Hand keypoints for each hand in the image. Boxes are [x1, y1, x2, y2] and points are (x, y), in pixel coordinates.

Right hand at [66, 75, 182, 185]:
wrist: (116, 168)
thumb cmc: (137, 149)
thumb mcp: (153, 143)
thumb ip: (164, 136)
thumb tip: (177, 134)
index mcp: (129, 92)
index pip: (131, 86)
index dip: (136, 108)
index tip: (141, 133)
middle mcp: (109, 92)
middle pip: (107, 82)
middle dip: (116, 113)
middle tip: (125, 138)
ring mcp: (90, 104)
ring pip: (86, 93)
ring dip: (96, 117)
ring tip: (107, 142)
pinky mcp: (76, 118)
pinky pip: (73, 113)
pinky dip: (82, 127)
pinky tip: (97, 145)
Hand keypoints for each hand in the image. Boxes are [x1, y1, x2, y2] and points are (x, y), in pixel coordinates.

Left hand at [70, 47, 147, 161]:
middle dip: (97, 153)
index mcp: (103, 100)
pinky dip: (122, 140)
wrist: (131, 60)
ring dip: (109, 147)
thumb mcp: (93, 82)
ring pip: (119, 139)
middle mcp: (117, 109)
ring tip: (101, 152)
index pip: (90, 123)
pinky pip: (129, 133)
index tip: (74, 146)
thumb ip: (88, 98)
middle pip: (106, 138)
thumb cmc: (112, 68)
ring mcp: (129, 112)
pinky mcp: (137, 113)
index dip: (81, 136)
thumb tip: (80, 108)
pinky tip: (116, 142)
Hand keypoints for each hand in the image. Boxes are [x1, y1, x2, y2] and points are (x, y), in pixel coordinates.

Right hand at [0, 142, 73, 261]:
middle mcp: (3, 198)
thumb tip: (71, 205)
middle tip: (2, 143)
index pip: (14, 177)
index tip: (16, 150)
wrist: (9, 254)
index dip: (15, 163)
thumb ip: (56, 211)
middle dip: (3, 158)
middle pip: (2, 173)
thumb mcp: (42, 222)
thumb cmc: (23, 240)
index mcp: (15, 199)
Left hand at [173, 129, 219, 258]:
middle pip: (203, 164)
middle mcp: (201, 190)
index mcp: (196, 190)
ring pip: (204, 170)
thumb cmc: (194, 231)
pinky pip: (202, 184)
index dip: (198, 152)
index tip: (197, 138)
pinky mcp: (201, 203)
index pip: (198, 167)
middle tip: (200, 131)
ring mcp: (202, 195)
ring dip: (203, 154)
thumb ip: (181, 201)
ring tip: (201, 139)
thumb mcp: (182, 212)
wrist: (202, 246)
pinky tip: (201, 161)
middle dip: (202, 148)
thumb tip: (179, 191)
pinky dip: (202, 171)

****************

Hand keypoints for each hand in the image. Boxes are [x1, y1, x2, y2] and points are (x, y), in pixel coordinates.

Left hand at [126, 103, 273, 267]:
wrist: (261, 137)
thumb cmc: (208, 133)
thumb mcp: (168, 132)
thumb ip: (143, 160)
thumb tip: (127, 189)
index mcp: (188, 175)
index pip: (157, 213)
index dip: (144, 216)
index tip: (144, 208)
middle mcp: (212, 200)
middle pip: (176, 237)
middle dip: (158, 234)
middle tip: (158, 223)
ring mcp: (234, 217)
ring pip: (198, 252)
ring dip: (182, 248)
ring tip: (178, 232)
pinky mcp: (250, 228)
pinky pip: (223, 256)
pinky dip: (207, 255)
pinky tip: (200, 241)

****************

— REQUIRED WORK —
Restate word for word the lines of the data above, starting at the line containing "pinky tip: (116, 142)" and ending at the line containing "index pip: (198, 167)", both included, and nothing more.

— RESULT OF THE EXERCISE —
pinky tip: (116, 142)
Hand keypoints for each hand in the image. Boxes are [x1, y1, x2, y2] and points are (x, y), in pixel coordinates.

Right hand at [0, 142, 73, 261]:
middle mcp: (3, 198)
thumb tip: (71, 205)
middle tip: (2, 143)
index pip: (14, 177)
index tip: (16, 150)
wrist: (9, 254)
index dip: (15, 163)
thumb ip: (56, 211)
middle dip: (3, 158)
middle pip: (2, 173)
thumb mcp: (42, 222)
thumb cmc: (23, 240)
index mcp: (15, 199)
Left hand at [173, 129, 219, 258]:
middle pip: (203, 164)
middle mcp: (201, 190)
index mcp: (196, 190)
ring pip: (204, 170)
thumb cmc: (194, 231)
pinky pip: (202, 184)
index dip: (198, 152)
index tip: (197, 138)
pinky mcp: (201, 203)
index pip: (198, 167)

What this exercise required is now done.